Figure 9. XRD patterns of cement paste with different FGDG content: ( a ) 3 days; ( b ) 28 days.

—————

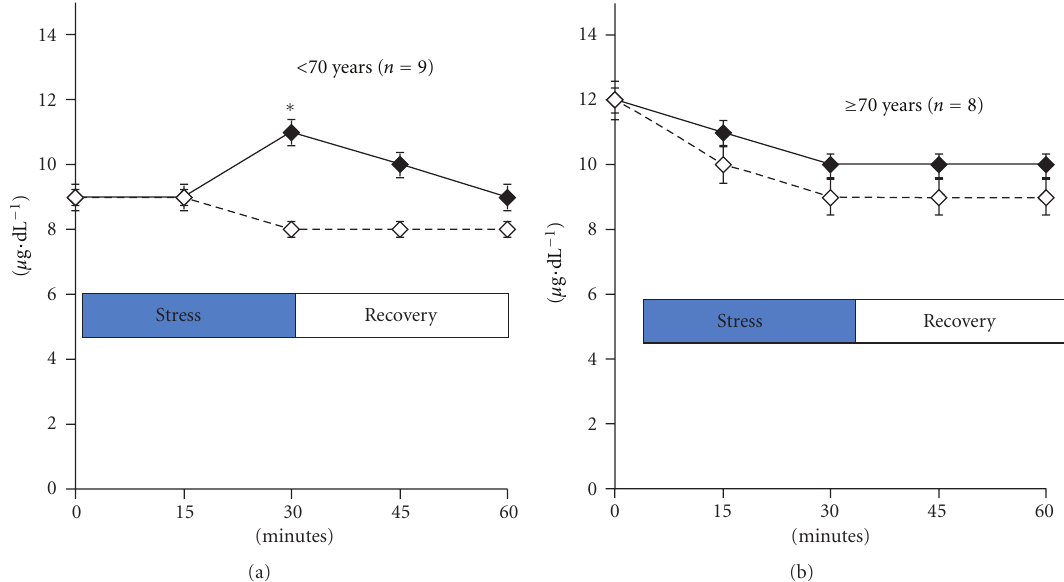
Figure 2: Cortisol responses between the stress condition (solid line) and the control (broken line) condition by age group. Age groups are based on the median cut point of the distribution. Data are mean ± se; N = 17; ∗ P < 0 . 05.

—————

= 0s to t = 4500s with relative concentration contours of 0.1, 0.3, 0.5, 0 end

—————

**YOUR TASK:** Determine how many lines in the data contain the string "with", and give the number only.

**WRITTEN SOLUTION:** 2